Transcribed page contents
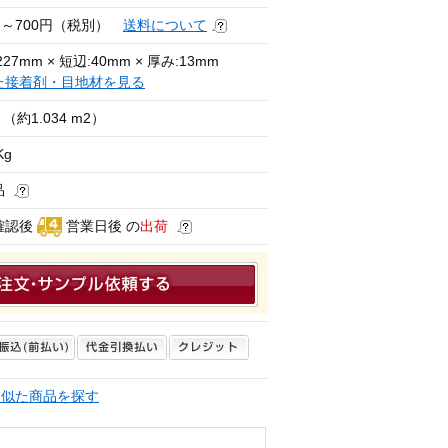
円～700円（税別）
送料について
27mm × 短辺:40mm × 厚み:13mm
た接着剤・目地材を見る
（約1.034 m2）
Kg
品
確認後
営業日後 の
出荷
く似た商品を探す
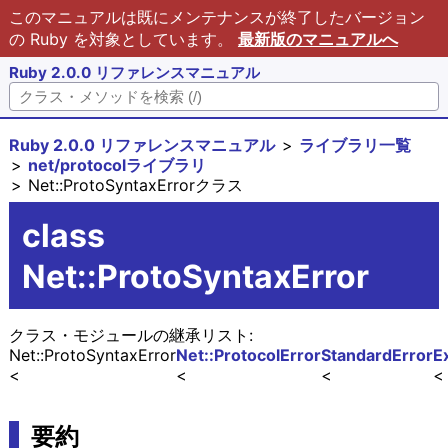
このマニュアルは既にメンテナンスが終了したバージョン
の Ruby を対象としています。
最新版のマニュアルへ
Ruby 2.0.0 リファレンスマニュアル
Ruby 2.0.0 リファレンスマニュアル
ライブラリ一覧
net/protocolライブラリ
Net::ProtoSyntaxErrorクラス
class
Net::ProtoSyntaxError
クラス・モジュールの継承リスト:
Net::ProtoSyntaxError
Net::ProtocolError
StandardError
E
要約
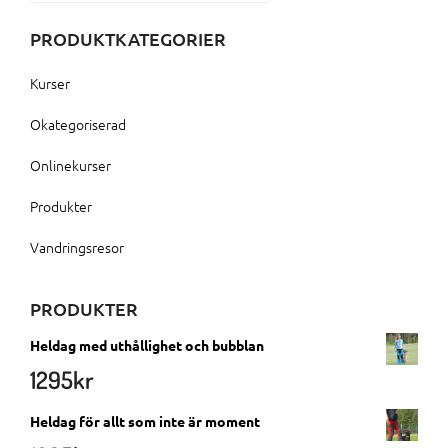
PRODUKTKATEGORIER
Kurser
Okategoriserad
Onlinekurser
Produkter
Vandringsresor
PRODUKTER
Heldag med uthållighet och bubblan
1295
kr
Heldag för allt som inte är moment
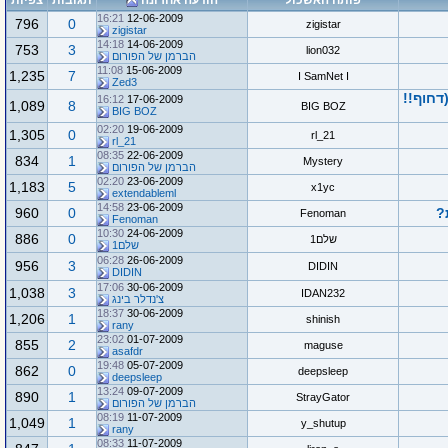
פותח האשכול
הודעה אחרונה
תגובות
צפיות
16:21
12-06-2009
796
0
zigistar
zigistar
14:18
14-06-2009
753
3
lion032
הברמן של הפורום
11:08
15-06-2009
1,235
7
I SamNet I
Zed3
 יכול לסרב?(דחוף!!
16:12
17-06-2009
1,089
8
BIG BOZ
BIG BOZ
02:20
19-06-2009
1,305
0
rl_21
rl_21
08:35
22-06-2009
834
1
Mystery
הברמן של הפורום
02:20
23-06-2009
1,183
5
x1yc
extendableml
14:58
23-06-2009
?
0
960
Fenoman
Fenoman
10:30
24-06-2009
886
0
שלם1
שלם1
06:28
26-06-2009
956
3
DIDIN
DIDIN
17:06
30-06-2009
1,038
3
IDAN232
צ'נדלר בינג
18:37
30-06-2009
1,206
1
shinish
rany
23:02
01-07-2009
855
2
maguse
asafdr
19:48
05-07-2009
862
0
deepsleep
deepsleep
13:24
09-07-2009
890
1
StrayGator
הברמן של הפורום
08:19
11-07-2009
1,049
1
y_shutup
rany
08:33
11-07-2009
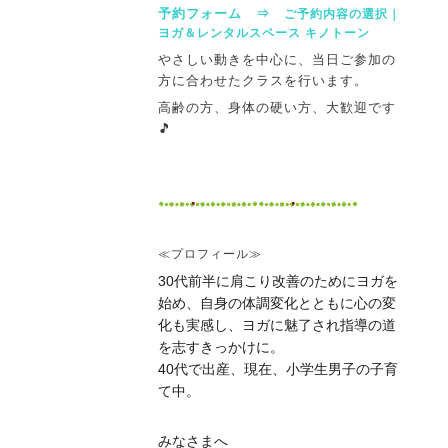
予約フォーム ⇒
ご予約内容の選択｜
ヨガ＆レンタルスペース キノトーン
やさしい動きを中心に、当日ご参加の
方に合わせたクラスを行います。
高齢の方、身体の硬い方、大歓迎です
🎵
≪プロフィール≫
30代前半に肩こり改善のためにヨガを
始め、自身の体
調変化とともに心の変
化も実感し、
ヨガに魅了され指導の道
を志すきっかけに。
40代で出産、現在、小学生男子の子育
て中。
みなさまへ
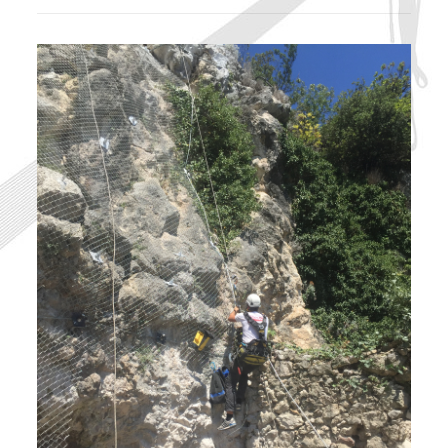
Confortements de parois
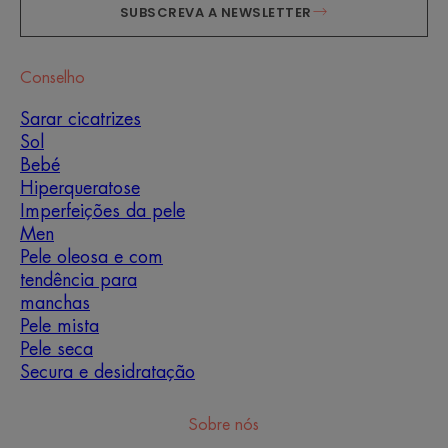
SUBSCREVA A NEWSLETTER
Conselho
Sarar cicatrizes
Sol
Bebé
Hiperqueratose
Imperfeições da pele
Men
Pele oleosa e com
tendência para
manchas
Pele mista
Pele seca
Secura e desidratação
Sobre nós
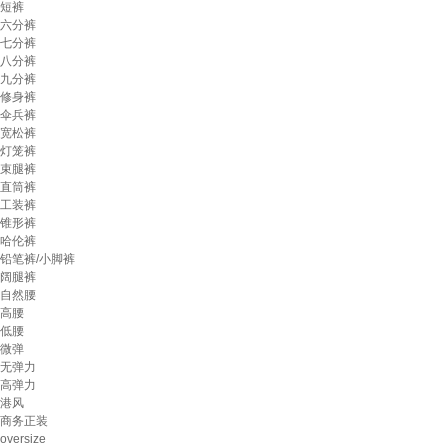
短裤
六分裤
七分裤
八分裤
九分裤
修身裤
伞兵裤
宽松裤
灯笼裤
束腿裤
直筒裤
工装裤
锥形裤
哈伦裤
铅笔裤/小脚裤
阔腿裤
自然腰
高腰
低腰
微弹
无弹力
高弹力
港风
商务正装
oversize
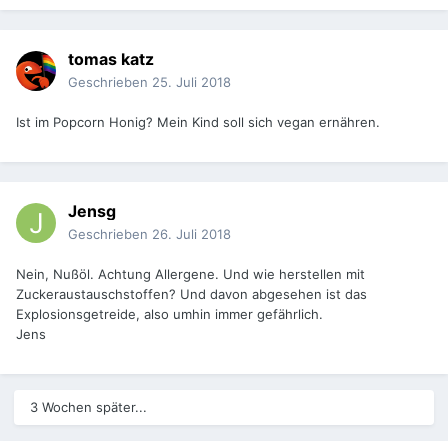
tomas katz
Geschrieben
25. Juli 2018
Ist im Popcorn Honig? Mein Kind soll sich vegan ernähren.
Jensg
Geschrieben
26. Juli 2018
Nein, Nußöl. Achtung Allergene. Und wie herstellen mit
Zuckeraustauschstoffen? Und davon abgesehen ist das
Explosionsgetreide, also umhin immer gefährlich.
Jens
3 Wochen später...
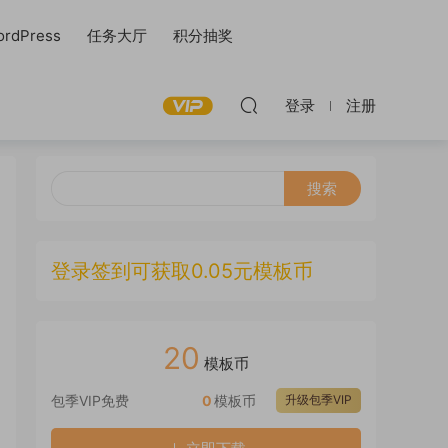
rdPress
任务大厅
积分抽奖
登录
注册
登录签到可获取0.05元模板币
20
模板币
包季VIP免费
0
模板币
升级包季VIP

■ **Required work**
Extract every transcribed line from all of the rows above verbatim. Leave the pictures out of the answer.

■ **Answer box**
円～700円（税別）
送料について
27mm × 短辺:40mm × 厚み:13mm
た接着剤・目地材を見る
（約1.034 m2）
Kg
品
確認後
営業日後 の
出荷
く似た商品を探す
このマニュアルは既にメンテナンスが終了したバージョン
の Ruby を対象としています。
最新版のマニュアルへ
Ruby 2.0.0 リファレンスマニュアル
Ruby 2.0.0 リファレンスマニュアル
ライブラリ一覧
net/protocolライブラリ
Net::ProtoSyntaxErrorクラス
class
Net::ProtoSyntaxError
クラス・モジュールの継承リスト:
Net::ProtoSyntaxError
Net::ProtocolError
StandardError
E
要約
PRODUKTKATEGORIER
Kurser
Okategoriserad
Onlinekurser
Produkter
Vandringsresor
PRODUKTER
Heldag med uthållighet och bubblan
1295
kr
Heldag för allt som inte är moment
פותח האשכול
הודעה אחרונה
תגובות
צפיות
16:21
12-06-2009
796
0
zigistar
zigistar
14:18
14-06-2009
753
3
lion032
הברמן של הפורום
11:08
15-06-2009
1,235
7
I SamNet I
Zed3
 יכול לסרב?(דחוף!!
16:12
17-06-2009
1,089
8
BIG BOZ
BIG BOZ
02:20
19-06-2009
1,305
0
rl_21
rl_21
08:35
22-06-2009
834
1
Mystery
הברמן של הפורום
02:20
23-06-2009
1,183
5
x1yc
extendableml
14:58
23-06-2009
?
0
960
Fenoman
Fenoman
10:30
24-06-2009
886
0
שלם1
שלם1
06:28
26-06-2009
956
3
DIDIN
DIDIN
17:06
30-06-2009
1,038
3
IDAN232
צ'נדלר בינג
18:37
30-06-2009
1,206
1
shinish
rany
23:02
01-07-2009
855
2
maguse
asafdr
19:48
05-07-2009
862
0
deepsleep
deepsleep
13:24
09-07-2009
890
1
StrayGator
הברמן של הפורום
08:19
11-07-2009
1,049
1
y_shutup
rany
08:33
11-07-2009
予約フォーム ⇒
ご予約内容の選択｜
ヨガ＆レンタルスペース キノトーン
やさしい動きを中心に、当日ご参加の
方に合わせたクラスを行います。
高齢の方、身体の硬い方、大歓迎です
🎵
≪プロフィール≫
30代前半に肩こり改善のためにヨガを
始め、自身の体
調変化とともに心の変
化も実感し、
ヨガに魅了され指導の道
を志すきっかけに。
40代で出産、現在、小学生男子の子育
て中。
みなさまへ
Confortements de parois
SUBSCREVA A NEWSLETTER
Conselho
Sarar cicatrizes
Sol
Bebé
Hiperqueratose
Imperfeições da pele
Men
Pele oleosa e com
tendência para
manchas
Pele mista
Pele seca
Secura e desidratação
Sobre nós
短裤
六分裤
七分裤
八分裤
九分裤
修身裤
伞兵裤
宽松裤
灯笼裤
束腿裤
直筒裤
工装裤
锥形裤
哈伦裤
铅笔裤/小脚裤
阔腿裤
自然腰
高腰
低腰
微弹
无弹力
高弹力
港风
商务正装
oversize
tomas katz
Geschrieben
25. Juli 2018
Ist im Popcorn Honig? Mein Kind soll sich vegan ernähren.
Jensg
Geschrieben
26. Juli 2018
Nein, Nußöl. Achtung Allergene. Und wie herstellen mit
Zuckeraustauschstoffen? Und davon abgesehen ist das
Explosionsgetreide, also umhin immer gefährlich.
Jens
3 Wochen später...
rdPress
任务大厅
积分抽奖
登录
注册
登录签到可获取0.05元模板币
20
模板币
包季VIP免费
0
模板币
升级包季VIP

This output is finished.